Avec l’article, écrit à plusieurs mains, par Annabel Céleste, Christian Bouchard et Erwan Lagabrielle, l’étendue maritime est appréhendée comme un objet géographique, voire géopolitique. Le concept de maritimisation se positionne au centre de leur analyse. Par un jeu d’indicateurs, incluant entre autres le transport maritime, les télécommunications, l’exploitation des ressources marines ou la conservation des écosystèmes marins, les auteurs comparent le processus de maritimisation en cours dans les îles du Sud-Ouest de l’océan Indien à celui des pays africains voisins. Ils mettent en lumière les principaux enjeux géopolitiques de l’océan Indien, lesquels se déclinent notamment en termes de souveraineté (conflits territoriaux), de frontières maritimes (à délimiter), de gouvernance et de contrôle de l’espace marin. Les auteurs s’intéressent aux évolutions récentes du phénomène de maritimisation sur les espaces insulaires régionaux.

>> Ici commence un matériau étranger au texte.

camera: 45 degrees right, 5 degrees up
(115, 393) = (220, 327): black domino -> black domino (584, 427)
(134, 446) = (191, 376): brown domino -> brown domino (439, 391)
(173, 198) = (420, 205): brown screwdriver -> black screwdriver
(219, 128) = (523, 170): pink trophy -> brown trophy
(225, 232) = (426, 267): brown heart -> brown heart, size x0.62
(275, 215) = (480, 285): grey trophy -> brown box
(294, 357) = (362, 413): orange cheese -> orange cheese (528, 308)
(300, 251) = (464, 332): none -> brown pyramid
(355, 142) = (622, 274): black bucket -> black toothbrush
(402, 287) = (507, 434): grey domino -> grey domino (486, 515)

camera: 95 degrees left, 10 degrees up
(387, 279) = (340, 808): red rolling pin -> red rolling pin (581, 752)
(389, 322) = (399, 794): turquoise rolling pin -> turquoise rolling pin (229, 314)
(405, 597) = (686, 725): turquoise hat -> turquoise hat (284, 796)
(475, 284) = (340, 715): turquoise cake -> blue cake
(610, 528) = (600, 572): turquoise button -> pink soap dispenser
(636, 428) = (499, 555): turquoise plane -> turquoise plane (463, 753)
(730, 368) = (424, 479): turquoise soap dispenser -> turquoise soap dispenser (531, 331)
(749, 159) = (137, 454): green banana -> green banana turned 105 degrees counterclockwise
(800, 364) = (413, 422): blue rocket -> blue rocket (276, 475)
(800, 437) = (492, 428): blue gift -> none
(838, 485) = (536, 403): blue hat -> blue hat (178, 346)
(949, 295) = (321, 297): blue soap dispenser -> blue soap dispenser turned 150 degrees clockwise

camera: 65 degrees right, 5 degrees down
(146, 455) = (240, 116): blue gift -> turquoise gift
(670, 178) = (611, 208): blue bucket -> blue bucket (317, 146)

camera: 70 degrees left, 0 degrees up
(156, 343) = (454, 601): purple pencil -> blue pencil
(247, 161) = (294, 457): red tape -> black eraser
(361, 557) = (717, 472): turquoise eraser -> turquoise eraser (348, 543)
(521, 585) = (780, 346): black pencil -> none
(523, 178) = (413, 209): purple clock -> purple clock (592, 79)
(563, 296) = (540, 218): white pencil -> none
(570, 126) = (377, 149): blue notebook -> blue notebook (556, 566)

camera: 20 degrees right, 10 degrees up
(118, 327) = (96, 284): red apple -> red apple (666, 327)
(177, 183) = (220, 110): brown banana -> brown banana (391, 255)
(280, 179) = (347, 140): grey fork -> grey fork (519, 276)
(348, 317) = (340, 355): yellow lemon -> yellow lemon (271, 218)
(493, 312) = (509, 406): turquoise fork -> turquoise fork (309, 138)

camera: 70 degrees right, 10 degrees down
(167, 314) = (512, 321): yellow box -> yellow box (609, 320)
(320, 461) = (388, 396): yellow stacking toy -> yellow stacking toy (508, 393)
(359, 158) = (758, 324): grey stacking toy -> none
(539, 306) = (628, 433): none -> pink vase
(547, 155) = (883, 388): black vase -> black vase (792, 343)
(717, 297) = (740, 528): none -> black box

L’article d’Alexandre Audard clôt cette rubrique. Il dépeint l’évolution historique du rôle militaire de Diego-Suarez, à la pointe nord de Madagascar. Plusieurs échelles d’analyse donnent à voir cette mutation. La vocation militaire de la baie est étudiée dans un premier temps, et le rôle de la ville d’Antsiranana, sise dans la baie et dont le destin est intimement lié à cet ancrage militaire, est examiné dans un second temps. L’auteur interroge ainsi la place que ce « lieu stratégique » a pu occuper sous la colonisation française et depuis l’indépendance de Madagascar. Aujourd’hui, à la fois courtisé par l’Inde et la Chine, Diego-Suarez cherche encore sa place sur l’échiquier militaire, et sans doute naval, de l’océan Indien.
Les mutations géopolitiques à l’œuvre dans l’océan Indien semblent marquées tout à la fois par la globalisation et la fragmentation. Il est ainsi question, dans cette rubrique de jeux de pouvoir, d’aire de rayonnement et d’influence.